Commenting on the opinion of European Railway Agency issued today on Safety Requirements for Passenger trains in the Channel Tunnel, European Commission Vice President Siim Kallas, responsible for Transport, said: "This is a significant opinion from the European Railway Agency, which should pave the way for more competition in the Channel Tunnel, without any reduction in safety standards."
Vice President Kallas said: "This is an important step in the right direction. The European Railway Agency has made it clear that passenger trains, other than those already circulating, should be able to operate in the Channel tunnel provided that there is an equivalent high level of safety and that all EU safety requirements are met. That is good for passengers who stand to benefit from more and better quality high speed rail services, good for the environment, and good for the industry."
The Channel Tunnel’s safety rules have been under close scrutiny since last Autumn, when it emerged that Eurostar planned to order German-built high-speed trains from Siemens, which have motors with distributed power (electric motors situated under the carriage floors) and Deutsche Bahn announced its intention to run its own ICE trains (shorter than 375 metres) in the tunnel .
Eurostar's existing passenger trains - the only type currently allowed to use the undersea tunnel - have all their motors and electrical equipment concentrated in power cars at either end of the trains and are over 375 metres long.
The Franco-British Intergovernmental Commission, which is the specific safety authority for the Channel Tunnel under EU law, requested the European Railway Agency, which oversees application of European rail safety standards, to issue a technical opinion on the advisability of modifying existing Channel Tunnel safety rules which prohibit trains with electric motors situated under the carriage floors (distributed power) to use the tunnel and prescribe a specific train length to facilitate evacuation in case of fire.
"I hope that the Intergovernmental Commission (IGC) will now consider the opinion of the European Railway Agency and move swiftly to modify safety rules which are seen to be outdated".
"Europe needs a healthy rail sector where real competition can thrive.

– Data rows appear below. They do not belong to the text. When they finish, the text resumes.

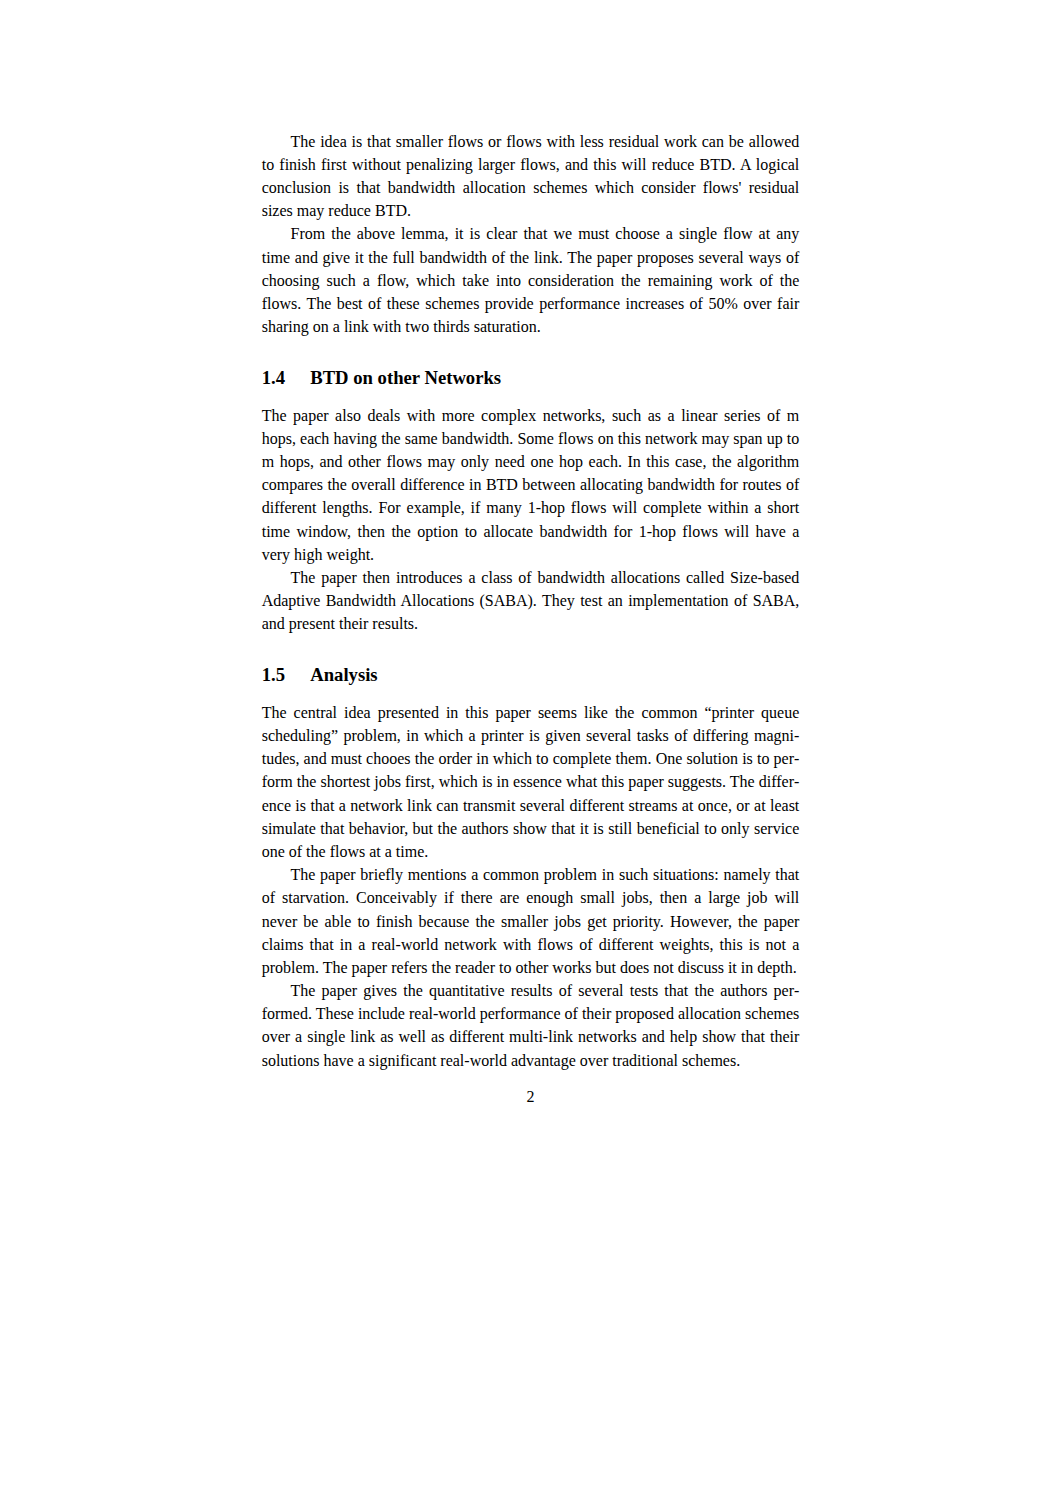The idea is that smaller flows or flows with less residual work can be allowed to finish first without penalizing larger flows, and this will reduce BTD. A logical conclusion is that bandwidth allocation schemes which consider flows' residual sizes may reduce BTD.
From the above lemma, it is clear that we must choose a single flow at any time and give it the full bandwidth of the link. The paper proposes several ways of choosing such a flow, which take into consideration the remaining work of the flows. The best of these schemes provide performance increases of 50% over fair sharing on a link with two thirds saturation.
1.4 BTD on other Networks
The paper also deals with more complex networks, such as a linear series of m hops, each having the same bandwidth. Some flows on this network may span up to m hops, and other flows may only need one hop each. In this case, the algorithm compares the overall difference in BTD between allocating bandwidth for routes of different lengths. For example, if many 1-hop flows will complete within a short time window, then the option to allocate bandwidth for 1-hop flows will have a very high weight.
The paper then introduces a class of bandwidth allocations called Size-based Adaptive Bandwidth Allocations (SABA). They test an implementation of SABA, and present their results.
1.5 Analysis
The central idea presented in this paper seems like the common “printer queue scheduling” problem, in which a printer is given several tasks of differing magnitudes, and must chooes the order in which to complete them. One solution is to perform the shortest jobs first, which is in essence what this paper suggests. The difference is that a network link can transmit several different streams at once, or at least simulate that behavior, but the authors show that it is still beneficial to only service one of the flows at a time.
The paper briefly mentions a common problem in such situations: namely that of starvation. Conceivably if there are enough small jobs, then a large job will never be able to finish because the smaller jobs get priority. However, the paper claims that in a real-world network with flows of different weights, this is not a problem. The paper refers the reader to other works but does not discuss it in depth.
The paper gives the quantitative results of several tests that the authors performed. These include real-world performance of their proposed allocation schemes over a single link as well as different multi-link networks and help show that their solutions have a significant real-world advantage over traditional schemes.
2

At the heart of the Transport 2050 paper to be published next week will be a drive to make sure that as far as is possible all unnecessary technical barriers that prevent competition in the rail sector are removed."

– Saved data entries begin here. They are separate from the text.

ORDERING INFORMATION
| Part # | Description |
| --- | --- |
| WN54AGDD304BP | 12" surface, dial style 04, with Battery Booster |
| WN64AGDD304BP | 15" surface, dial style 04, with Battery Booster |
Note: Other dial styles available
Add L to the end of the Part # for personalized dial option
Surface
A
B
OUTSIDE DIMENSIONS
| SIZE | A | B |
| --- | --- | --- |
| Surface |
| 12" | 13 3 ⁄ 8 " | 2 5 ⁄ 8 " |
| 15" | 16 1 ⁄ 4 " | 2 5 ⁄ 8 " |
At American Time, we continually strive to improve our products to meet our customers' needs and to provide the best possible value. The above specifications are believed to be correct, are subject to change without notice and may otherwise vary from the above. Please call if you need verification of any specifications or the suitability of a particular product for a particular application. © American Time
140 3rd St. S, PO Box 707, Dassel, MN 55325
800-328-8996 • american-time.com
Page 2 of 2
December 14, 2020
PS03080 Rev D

Significant points to note in the European Railway Agency opinion are:
-On Distributed Power, there is no technical justification for the IGC to exclude a priori trains with distributed power which conform to EU safety and interoperability prescriptions.
-On length of trains, it is not for the IGC to impose a requirement based on the features of existing trains and a single evacuation scenario in case of fire. It is for the railway undertaking wishing to operate in the tunnel to provide an evacuation scenario within its safety management system, the latter to be approved by the IGC as part of the EU safety certification process.
For full details of the ERA opinion see: http://www.era.europa.eu/Pages/Home.aspx
What happens next?
The IGC will now have to consider the technical opinion of ERA and act accordingly. If it does not intend to modify the requirements that ERA finds unjustified it has to give additional evidence to explain its position, and a new assessment by ERA and the Commission may prove necessary.